Senator Juan Miguel “Migz” Zubiri, chairman of the Senate Committee on Environment and Natural Resources, today urged the Laguna Lake Development Authority to exercise its powers which has been supported by no less than the Supreme Court (SC) in a decision handed down last week. The SC said the LLDA has the power to impose fines as “a regulatory and quasi-judicial body” with regard to pollution cases in the Laguna de Bay area. This power is derived from Executive Order (EO) 927 which defines the functions and authority of the LLDA.
Zubiri made this call following a TV news report of fishkill in Barangay Kaingin, Sta. Rosa, Laguna that has been going on for three days (Oct. 18-20).
“This act of pollution is destroying one of our lifelines that provides water, food and livelihood for 14 million people in Metro Manila, Laguna and Rizal. The establishments responsible should be shut down.”
He further noted that persons and establishment responsible for the fishkill should be punished for violations of the Clean Water Act.
“If the discharge of those chemicals to the water was deliberate on the part of the erring company, they should face stiff penalties as provided by the Clean Water Act. That’s why I am calling for an investigation by the Senate Committee on Environment and Natural Resources to look deeper into what have caused the fishkill,” Zubiri said.
Concerned agencies should investigate the source of the pollution under the Clean Water Act or R. A. 9275. He cited the following:
“SECTION 27. Prohibited Acts. – The following acts are hereby prohibited:
a) Discharging, depositing or causing to be deposited material of any kind directly or indirectly into the water bodies or along the margins of any surface water, where, the same shall be liable to be washed into such surface water, either by tide action or by storm, floods or otherwise, which could cause water pollution or impede natural flow in the water body.”

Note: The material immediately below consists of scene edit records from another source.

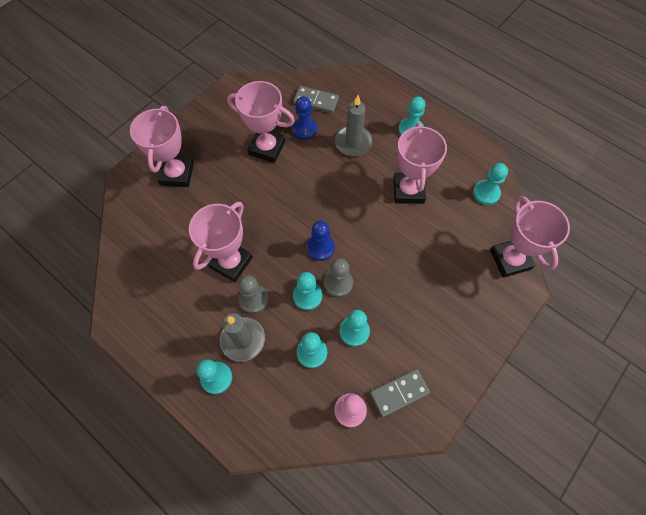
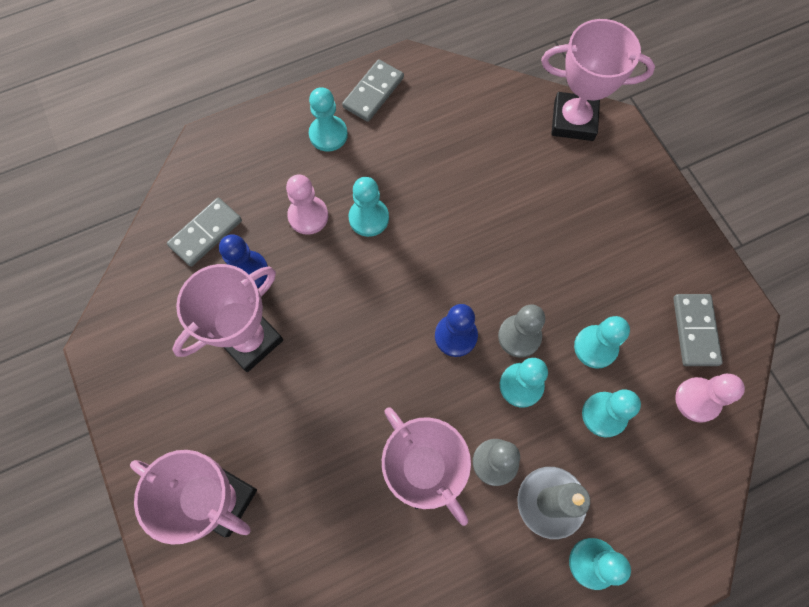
camera: 65 degrees left, 5 degrees up
(353, 142) = (308, 216): grey candle -> pink pawn
(408, 191) = (422, 184): pink trophy -> none
(453, 140) = (373, 92): none -> grey domino
(486, 193) = (471, 98): turquoise pawn -> turquoise pawn (369, 218)

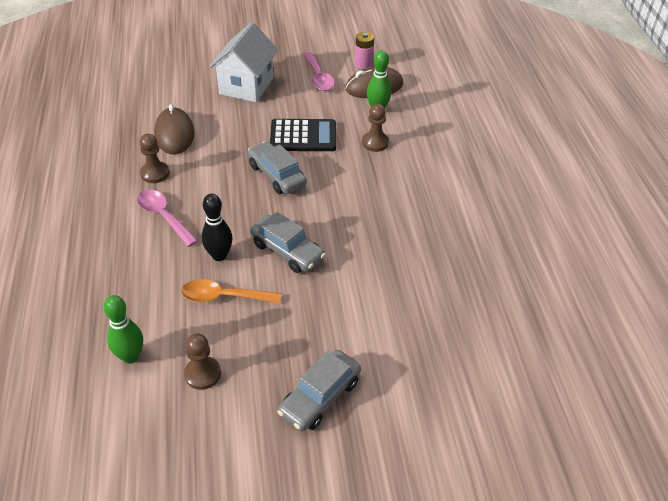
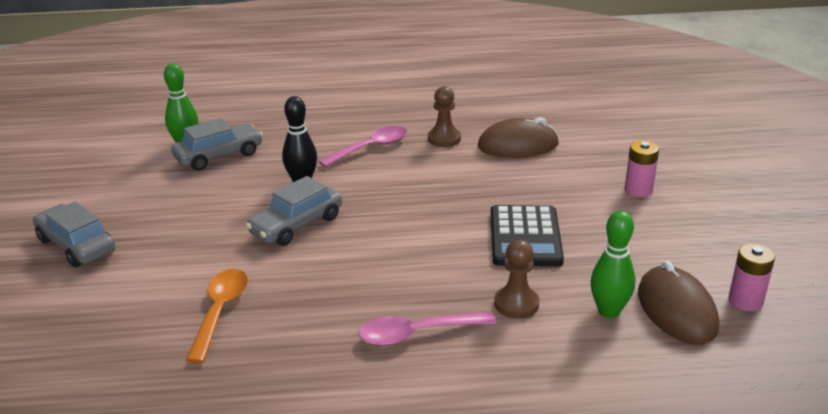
camera: 95 degrees right, 15 degrees down
(203, 374) = (145, 180): brown pawn -> none
(224, 297) = (239, 187): orange spoon -> orange spoon (220, 312)
(246, 86) = (638, 190): white house -> pink battery
(277, 175) = (438, 216): grey car -> grey car (219, 156)
(318, 77) = (685, 252): pink spoon -> pink spoon (417, 334)

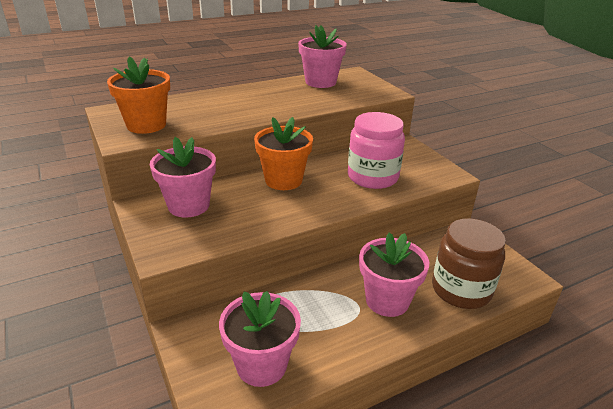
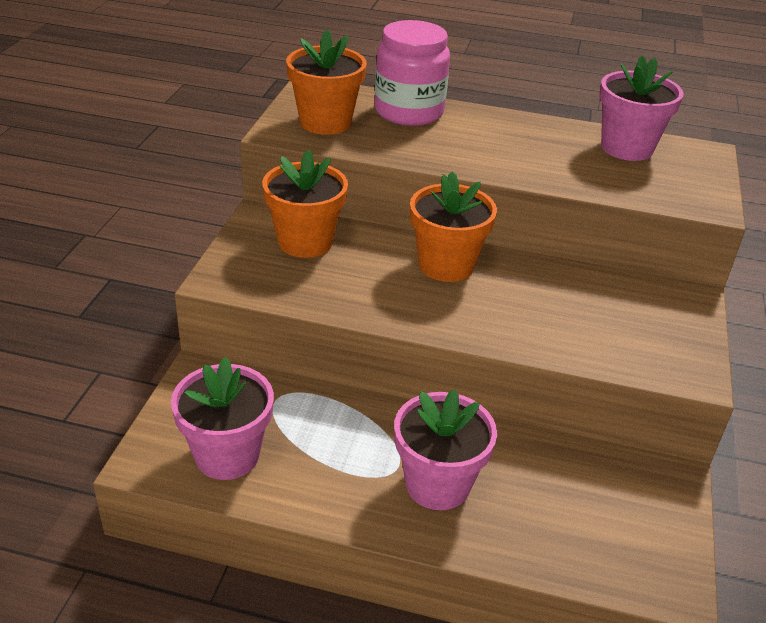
camera: 40 degrees right, 5 degrees up
(188, 205) = (305, 242): pink flower pot -> orange flower pot
(372, 177) = (568, 319): pink jar -> pink jar (409, 112)
(461, 290) = (550, 536): brown jar -> none

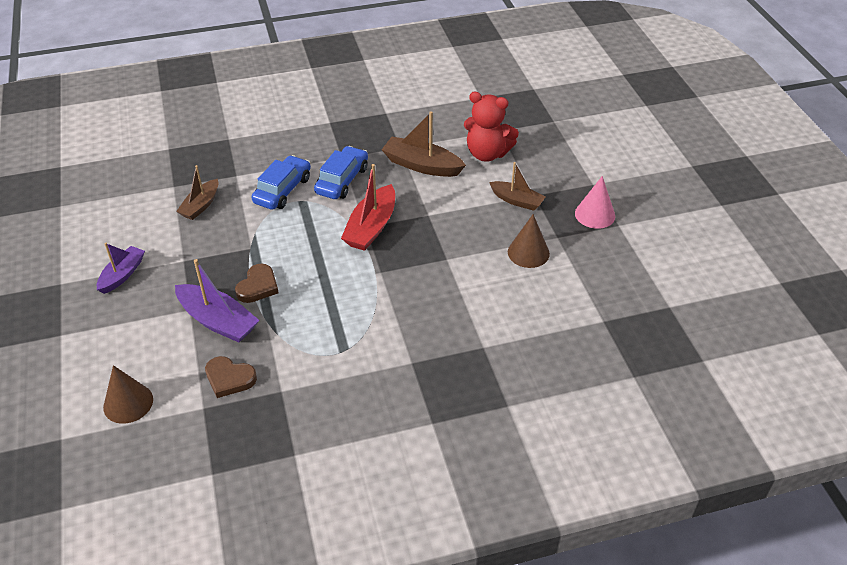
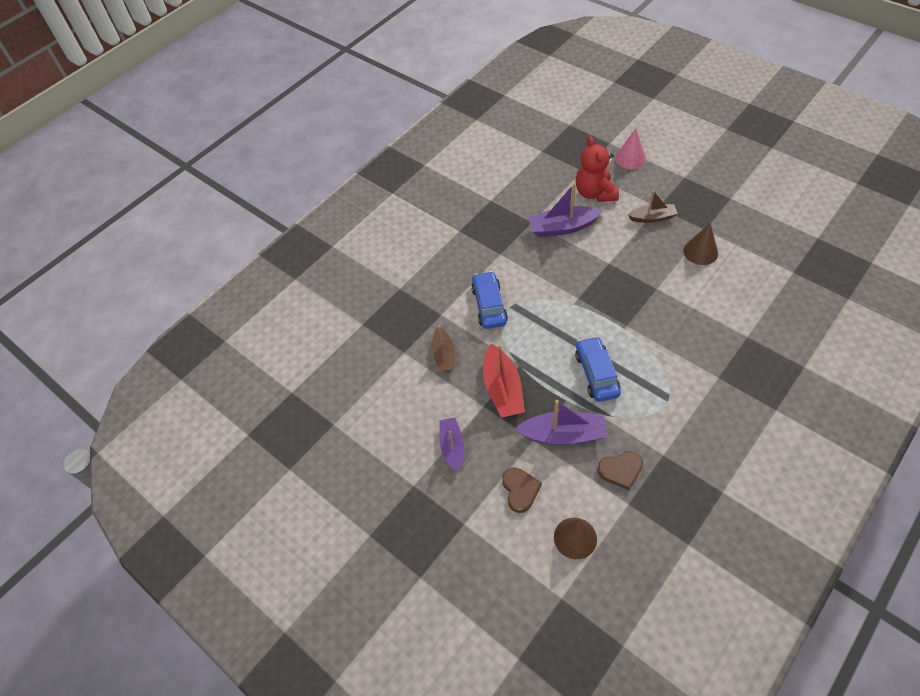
camera: 30 degrees left, 10 degrees up
(258, 286) = (559, 390): brown heart -> brown heart (520, 490)
(342, 180) = (522, 272): blue car -> blue car (596, 374)
(371, 227) = (583, 296): red boat -> red boat (502, 389)
(422, 165) = (562, 227): brown boat -> purple boat
(487, 154) = (595, 193): red teddy bear -> red teddy bear turned 90 degrees clockwise
(595, 214) = (709, 199): pink cone -> pink cone (630, 158)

“We provided for the polluter pays principle in the Clean Water Act, specifically Section 16 of Clean-Up Operations where expenses for the clean-up should be shouldered by the polluter. The polluter should ‘remove and clean-up any pollution incident at his own expense to the extent that the same water bodies have been rendered unfit for utilization and beneficial use.’ Government agencies should also waste no time and conduct containment, removal and clean-up operations as emergency clean-up operations – which costs shall be reimbursed by the polluters.”
Violators face fines ranging from not less than P10,000 nor more than P200,000 for every day of violation. Meanwhile, “failure to undertake clean-up operations, willfully, or through gross negligence” shall be punished by imprisonment from two years to not more than four years and a fine ranging from P50,000 to P100,000 per day for each day of violation. If failure to clean up results in serious injury or loss of life and/or irreversible water contamination of surface, ground, coastal and marine water, the polluter faces imprisonment from six (6) years and one day to not more than 12 years, and a fine of P500,000 per day for each day during which the omission and/or contamination continues.
The responsible establishments are also subject to closure, suspension of development or construction, or cessation of operations during the pendency of the case.
“We can’t ignore these fishkills which disrupt the livelihood of thousands of fishermen and the millions of poor who fish for their dinner from Laguna de Bay,” Zubiri lamented.